Sur les demandes accessoires
— Sur les dépens
L’article 696 du code de procédure civile dispose que la partie perdante est condamnée aux dépens, à moins que le juge, par décision motivée, n’en mette la totalité ou une fraction à la charge d’une autre partie.
En application de l’article 699 du code de procédure civile, les avocats peuvent, dans les matières où leur ministère est obligatoire, demander que la condamnation aux dépens soit assortie à leur profit du droit de recouvrer directement contre la partie condamnée ceux des dépens dont ils ont fait l’avance sans avoir reçu provision.
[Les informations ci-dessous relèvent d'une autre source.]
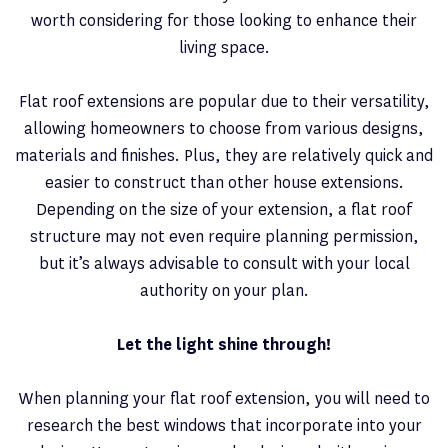
worth considering for those looking to enhance their
living space.
Flat roof extensions are popular due to their versatility,
allowing homeowners to choose from various designs,
materials and finishes. Plus, they are relatively quick and
easier to construct than other house extensions.
Depending on the size of your extension, a flat roof
structure may not even require planning permission,
but it’s always advisable to consult with your local
authority on your plan.
Let the light shine through!
When planning your flat roof extension, you will need to
research the best windows that incorporate into your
En l’espèce, les époux [L] succombant à l’instance seront condamnés aux entiers dépens, distraits au profit de la SELARL KIEFFER MONASSE, Avocats.
— Sur la demande au titre de l’article 700 du code de procédure civile
Aux termes de l’article 700 du code de procédure civile, le juge condamne la partie tenue aux dépens ou qui perd son procès à payer à l’autre partie la somme qu’il détermine, au titre des frais exposés et non compris dans les dépens (…). Dans tous les cas, le juge tient compte de l’équité ou de la situation économique de la partie condamnée. Il peut, même d’office, pour des raisons tirées des mêmes considérations, dire qu’il n’y a pas lieu à ces condamnations. Les parties peuvent produire les justificatifs des sommes qu’elles demandent.
En l’espèce, il serait inéquitable de laisser à la charge du CREDIT LOGEMENT la totalité des frais irrépétibles qu’il a pu engager et qui ne sont pas compris dans les dépens.
Il convient en conséquence de condamner les époux [L] à payer au CREDIT LOGEMENT la somme de 2.000 euros au titre des dispositions de l’article 700 du code de procédure civile.
— Sur l’exécution provisoire
En application de l’article 514 du code de procédure civile, l’exécution provisoire est de droit et il n’y a donc pas lieu, en l’absence de demande contraire, de se prononcer sur ce point ni de la rappeler au dispositif de la présente décision.
PAR CES MOTIFS
Le Tribunal, statuant après débats en audience publique par jugement mis à la disposition des parties au greffe, réputé contradictoire et en premier ressort,
CONDAMNE solidairement Monsieur [I] [L] et Madame [D] [O] épouse [L] à payer à la SA CREDIT LOGEMENT la somme de 45.355,18 euros ;
DIT que la somme de 44.660,67 euros portera intérêts au taux légal à compter du 05 décembre 2024, jusqu’à parfait paiement ;
CONDAMNE in solidum Monsieur [I] [L] et Madame [D] [O] épouse [L] à payer à la SA CREDIT LOGEMENT la somme de 2.000 euros au titre de l’article 700 du code de procédure civile ;
DEBOUTE la SA CREDIT LOGEMENT du surplus de ses demandes ;
CONDAMNE in solidum Monsieur [I] [L] et Madame [D] [O] épouse [L] aux entiers dépens de l’instance et accorde à la SELARL KIEFFER MONASSE, Avocats, le bénéfice des dispositions de l’article 699 du code de procédure civile ;
Ainsi jugé et prononcé par mise à disposition au greffe, le 03 décembre 2025.